Fimela.com, Jakarta Persiapan pernikahan seringkali dipenuhi drama. Ada bahagia, tapi tak jarang juga ada air mata. Perjalanan menuju hari H pun kerap diwarnai perasaan campur aduk. Setiap persiapan menuju pernikahan pun selalu punya warna-warninya sendiri, seperti kisah Sahabat Fimela dalam Lomba Share Your Stories Bridezilla: Perjalanan untuk Mendapat Status Sah ini.
BACA JUGA
Advertisement
***
Oleh: Nandika Yss
Cinta masa SMP yang terus kubawa sampai aku memasuki perguruan tinggi dengan orang yang sama tidaklah satu hal yang mudah. Dua karakter manusia yang berbeda, dua latar belakang yang berbeda sering kali membuat hubungan ini sedikit rumit.
Aku yang lebih ekspresif dalam hampir semua hal, dan dia yang lebih nerima dalam banyak hal pula. Aku anak pertama yang apa pun maunya selalu dituruti oleh keluarga, sedangkan dia kebalikanku. Dikabulkan ya bersyukur, kalau tidak ya tidak ada masalah. Dua pribadi yang sangat bertolak belakang, bukan?
Selayaknya anak sekolah pacaran, kami pun selalu menghubungi satu sama lain setiap hari. Bertemu jika rindu, menghibur jika salah satu bersedih, bahkan berlibur bersama dengan teman-teman ketika kami kuliah. Kebetulan dia ini seniorku di satu lingkup yayasan sekolah. Aku kelas 3 SMP dia kelas 2 SMA. Dan kisah ini kita rajut mulai dari sana.
Meskipun kami berbeda perguruan tinggi, hubungan ini tetap berjalan. Sampai suatu saat aku dan dia jenuh dengan hubungan yang stagnan.
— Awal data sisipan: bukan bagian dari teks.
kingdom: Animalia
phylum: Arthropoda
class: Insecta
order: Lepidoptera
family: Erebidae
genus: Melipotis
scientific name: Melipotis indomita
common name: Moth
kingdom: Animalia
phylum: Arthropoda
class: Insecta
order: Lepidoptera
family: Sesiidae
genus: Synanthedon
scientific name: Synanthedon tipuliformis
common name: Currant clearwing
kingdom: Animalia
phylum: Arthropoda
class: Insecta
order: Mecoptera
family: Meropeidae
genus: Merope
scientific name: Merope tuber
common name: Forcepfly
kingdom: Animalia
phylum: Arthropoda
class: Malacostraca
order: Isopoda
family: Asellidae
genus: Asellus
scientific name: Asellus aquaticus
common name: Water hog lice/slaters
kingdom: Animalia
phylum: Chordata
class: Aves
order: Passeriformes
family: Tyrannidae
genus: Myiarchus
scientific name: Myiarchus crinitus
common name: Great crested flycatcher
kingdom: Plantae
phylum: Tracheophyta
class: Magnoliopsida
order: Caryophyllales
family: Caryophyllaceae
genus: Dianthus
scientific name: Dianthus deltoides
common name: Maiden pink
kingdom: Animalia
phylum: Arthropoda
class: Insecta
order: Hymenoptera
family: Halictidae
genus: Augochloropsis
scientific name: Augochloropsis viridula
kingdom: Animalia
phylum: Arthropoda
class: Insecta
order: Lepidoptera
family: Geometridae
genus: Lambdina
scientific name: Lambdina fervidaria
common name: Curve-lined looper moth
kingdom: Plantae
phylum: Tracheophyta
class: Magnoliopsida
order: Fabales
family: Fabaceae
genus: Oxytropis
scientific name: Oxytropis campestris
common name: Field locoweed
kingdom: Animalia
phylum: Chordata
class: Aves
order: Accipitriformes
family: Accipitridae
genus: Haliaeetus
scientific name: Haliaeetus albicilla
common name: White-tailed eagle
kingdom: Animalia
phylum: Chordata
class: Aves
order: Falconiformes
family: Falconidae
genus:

Meminta sebuah kejelasan adalah sebuah keharusan yang aku pertanyakan. Mau dibawa ke mana hubungan ini?
Di tahun kedelapan kami pacaran, dia memutuskan untuk memintaku kepada kedua orang tuaku. Orang tuaku memberikan persetujuan dengan mudah karena sudah percaya dan sayang dengan dia. Tapi bagaimana dengan kedua orang tuanya? Apakah juga sama perlakuannya terhadapku? Ternyata mereka juga setuju, asal setelah menikah nanti aku dibawa ke keluarga laki-laki.
Awalnya aku mantap, "Iya aku mau," tapi semakin dekat waktu pernikahan semakin hal ini membuatku bingung. Bisakah aku beradaptasi dengan keluarga baru? Latar belakang baru? Lingkungan baru? Terlebih untuk urusan acara pernikahan di rumahku, hampir 90% aku yang mengurusnya sendiri.
Advertisement
Menuju Hari H
Memang kalau mau melaksanakan hal yang baik, setan akan selalu mengganggu karena ia benci itu. Semakin dekat hari H, semakin ragu hati ini. Teman-teman laki-lakiku tiba-tiba saja banyak yang mengutarakan perasaannya kepadaku. Orang jauh tak dikenal tiba-tiba meminta untuk menjadi suamiku. Kondisi keuangan calon suami yang tiba-tiba saja memburuk. Ibuku yang jatuh sakit. Ah. Banyak sekali cobaannya kalau diingat.
Untungnya aku selalu terbuka kepada pasangan. Aku ceritakan semua yang mengganjal di hati. Dia menguatkanku, berjanji untuk selalu memperjuangkan hubungan kami, menyayangi keluargaku seperti menyayangi aku, mengusahakan yang terbaik untuk finansial, dan mempelajari ilmu agama bersama denganku.
Sambil terus berdoa dan salat Istikharah, aku meminta petunjuk Allah untuk dimantapkan hatinya. Dan mengikhlaskan jika sesuatu hal buruk terjadi. Tapi Allah memberi jawaban dengan memantapkan hatiku untuk melanjutkan pernikahan ini.
Dan di hari H acara pun berjalan khidmat dan lancar. Setelah suamiku mengucap bacaan akad, semua beban seperti hilang. Pundak terasa ringan, hati terasa tenang. Jadi inilah kisah cintaku, cinta monyet SMPku yang jadi cinta beneran di tahun kedelapan hubungan kami.